The point of these books (apart from sneaking in a few history lessons) is to place the
protagonists in situations where they must face, and deal with their own problems. No 1950s-era
Ward Cleaver or Jim Anderson to solve Connor and Gary’s problems. They are required to
empower themselves and resolve their various conflicts.

So. Why did I write these books? And why do I plan to write more like them? Because I
believe that even reluctant readers will pick up a book that speaks to their individual concerns
and does so in a manner that is both entertaining and—key idea here—empowering. My students
did not want to read stories by Mark Twain and O Henry, cleverly written as they might be,
because they could not relate to the subject matter.
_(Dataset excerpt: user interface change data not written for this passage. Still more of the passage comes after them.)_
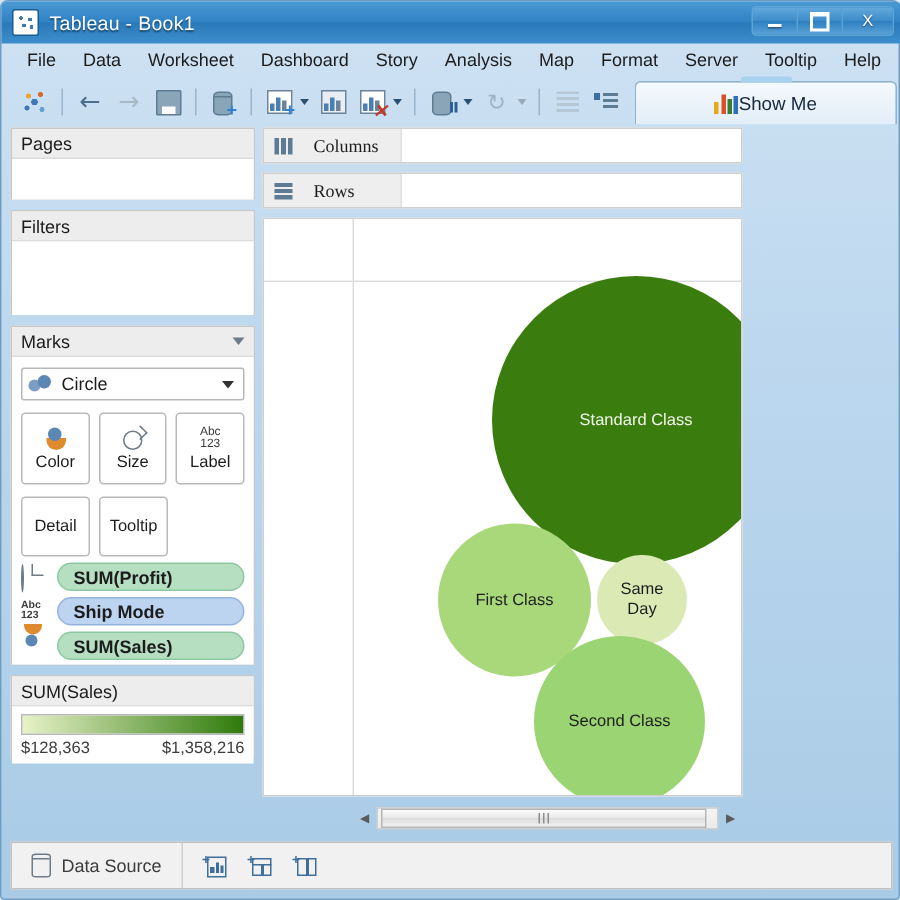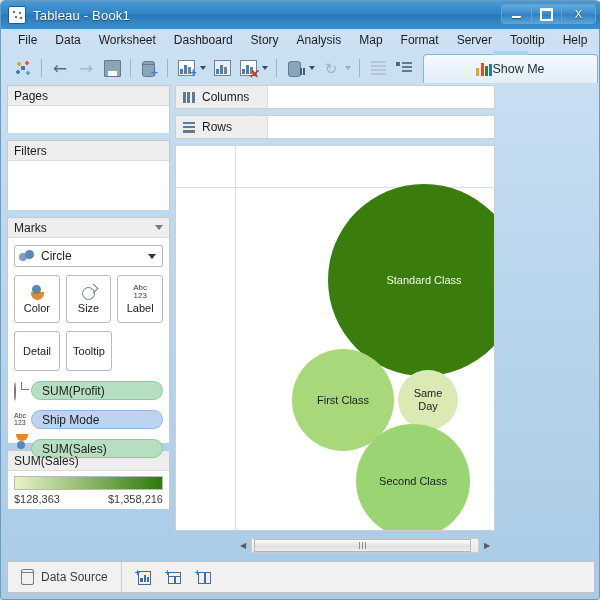--- a/index.html
+++ b/index.html
@@ -191,21 +191,21 @@
   .ic-color:after{content:"";position:absolute;left:4px;top:1px;width:9px;height:9px;
     border-radius:50%;background:#5b87b5;}
   .ic-size{width:16px;height:15px;position:relative;}
   .ic-size:before{content:"";position:absolute;left:1px;top:2px;width:11px;height:11px;
     border:1.4px solid #6f7c87;border-radius:50%;}
   .ic-size:after{content:"";position:absolute;left:9px;top:0px;width:6px;height:6px;
     border-top:1.4px solid #6f7c87;border-right:1.4px solid #6f7c87;transform:rotate(45deg);}
   .ic-abc{font-size:8px;line-height:8px;color:#3b3b3b;text-align:center;
     font-family:"Liberation Sans",sans-serif;}
 
-  .pill-row{display:flex;align-items:center;gap:0;margin-top:10px;}
+  .pill-row{display:flex;align-items:center;gap:7px;margin-top:4px;font-weight:bold;}
   .pill-ic{width:17px;height:15px;flex:none;position:relative;}
   .ic-pie{width:14px;height:14px;border:1.4px solid #6f7c87;border-radius:50%;position:relative;}
   .ic-pie:after{content:"";position:absolute;left:6px;top:-1px;width:7px;height:7px;
     border-left:1.4px solid #6f7c87;border-bottom:1.4px solid #6f7c87;}
   .ic-abc-sm{font-size:7px;line-height:7px;color:#3b3b3b;}
   .ic-colorsm{width:16px;height:14px;position:relative;}
   .ic-colorsm:before{content:"";position:absolute;left:2px;bottom:0;width:12px;height:7px;
     background:#e08a2e;border-radius:0 0 6px 6px;}
   .ic-colorsm:after{content:"";position:absolute;left:3px;top:0px;width:8px;height:8px;
     border-radius:50%;background:#5b87b5;}
@@ -222,22 +222,22 @@
   #legend-vals{display:flex;justify-content:space-between;margin-top:3px;
     font-size:11px;color:#3c3c3c;}
 
   
   .shelf{
     height:24px;background:#fcfcfc;border:1px solid #cfcfcf;margin-bottom:6px;
     display:flex;align-items:center;box-sizing:border-box;
   }
   .shelf-label{
     width:92px;height:100%;background:#eeeeee;border-right:1px solid #e0e0e0;
-    display:flex;align-items:center;gap:7px;padding-left:7px;box-sizing:border-box;
-    font-size:12px;color:#1c1c1c;flex:none;
+    display:flex;align-items:center;gap:14px;padding-left:7px;box-sizing:border-box;
+    font-size:12px;color:#1c1c1c;flex:none;font-family:Liberation Serif, serif;
   }
   .ic-cols{width:12px;height:11px;
     background:linear-gradient(90deg,#5d7b92 0 3px,transparent 3px 4.5px,#5d7b92 4.5px 7.5px,transparent 7.5px 9px,#5d7b92 9px 12px);}
   .ic-rows{width:12px;height:11px;
     background:linear-gradient(180deg,#5d7b92 0 2.5px,transparent 2.5px 4px,#5d7b92 4px 6.5px,transparent 6.5px 8px,#5d7b92 8px 11px);}
   .shelf-drop{flex:1;height:100%;background:#fff;}
 
   
   #canvas{
     position:absolute;left:0;top:60px;right:0;bottom:24px;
They did want to read about characters their
own age in situations they could picture themselves. And that was what I was trying to give
them. And at the end of the year, all those boys met the state standard for reading.

 

By Greg Stout

 

Greg Stout is the author of Gideon’s Ghost, and Connor’s War, both young adult novels set in small-town America in the mid-1960s, and Lost Little Girl, a detective novel set in Nashville, Tennessee, which received the 2022 Shamus Award for best first PI novel. His latest PI novel, Long Time Gone, was released in December 2024. He is also the author of 23 nonfiction railroad histories. His next release, Goodbye is Forever, is now also available. Greg resides with his wife Carol, and two ornery cats, Wallace and Gromit, in Cape Girardeau, Missouri, where he is a member of the Heartland Writers Guild, the Southeast Missouri Writers Guild and is a member of the board of directors for the Missouri Writers Guild.